Copy each line below holding "depth".

Collected data

/---

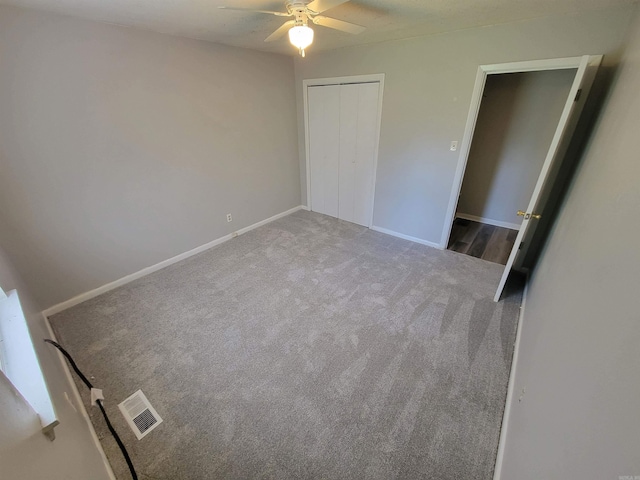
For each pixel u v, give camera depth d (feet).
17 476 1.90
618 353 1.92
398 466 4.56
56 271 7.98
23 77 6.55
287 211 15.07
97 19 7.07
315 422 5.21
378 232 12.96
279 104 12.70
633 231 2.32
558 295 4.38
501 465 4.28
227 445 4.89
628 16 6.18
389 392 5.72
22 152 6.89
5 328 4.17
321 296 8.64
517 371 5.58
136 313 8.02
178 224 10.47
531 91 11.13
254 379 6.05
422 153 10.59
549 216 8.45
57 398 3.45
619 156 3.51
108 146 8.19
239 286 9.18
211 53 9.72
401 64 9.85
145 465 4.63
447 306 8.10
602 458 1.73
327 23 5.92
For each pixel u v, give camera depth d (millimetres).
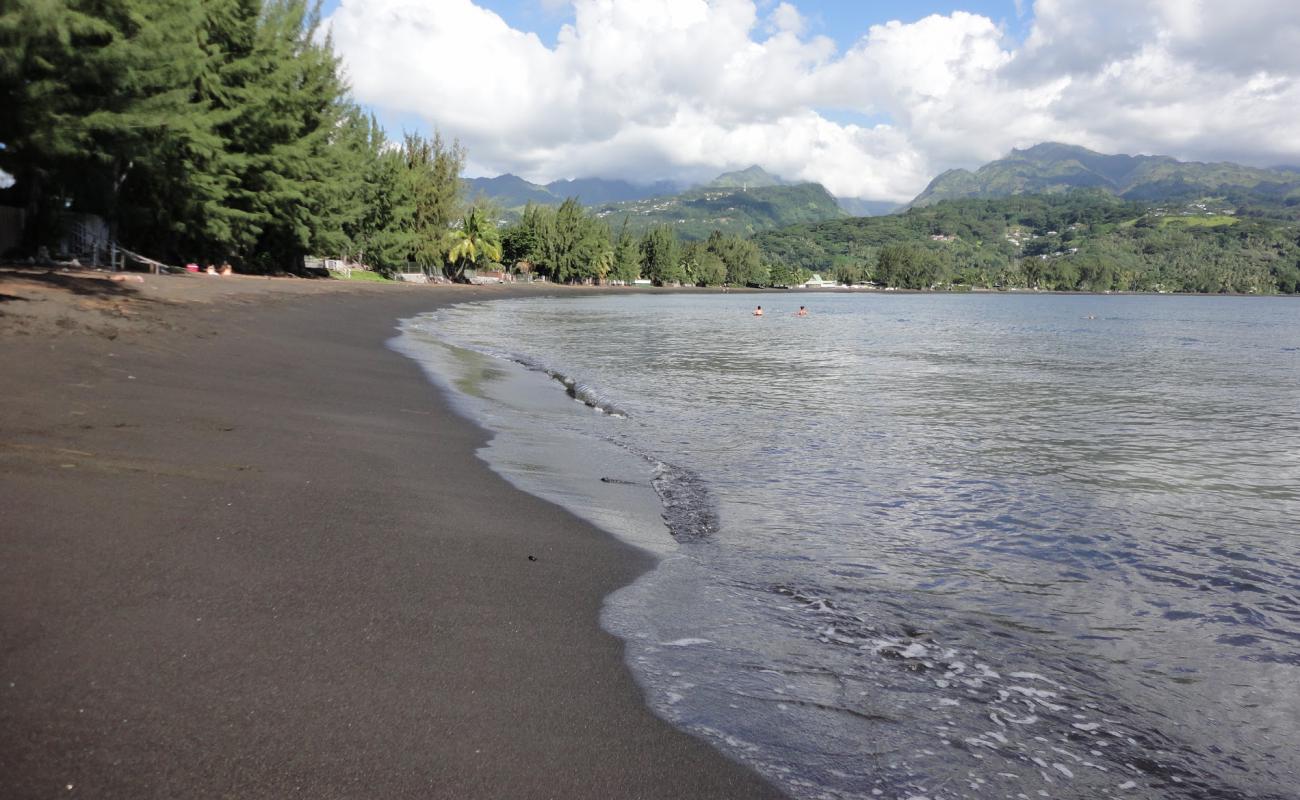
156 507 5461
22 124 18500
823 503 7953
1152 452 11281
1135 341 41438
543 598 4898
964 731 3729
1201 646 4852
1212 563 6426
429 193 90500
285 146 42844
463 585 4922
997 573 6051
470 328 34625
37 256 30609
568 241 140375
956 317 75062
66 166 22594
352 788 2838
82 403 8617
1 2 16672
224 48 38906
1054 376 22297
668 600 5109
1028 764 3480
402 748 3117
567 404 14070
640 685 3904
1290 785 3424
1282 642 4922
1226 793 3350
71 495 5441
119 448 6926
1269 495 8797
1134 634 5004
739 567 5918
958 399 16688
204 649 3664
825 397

\---

» **Answer to this task**
For each pixel u v, give camera depth d (feet).
For each pixel u v, give camera depth d (millimetres).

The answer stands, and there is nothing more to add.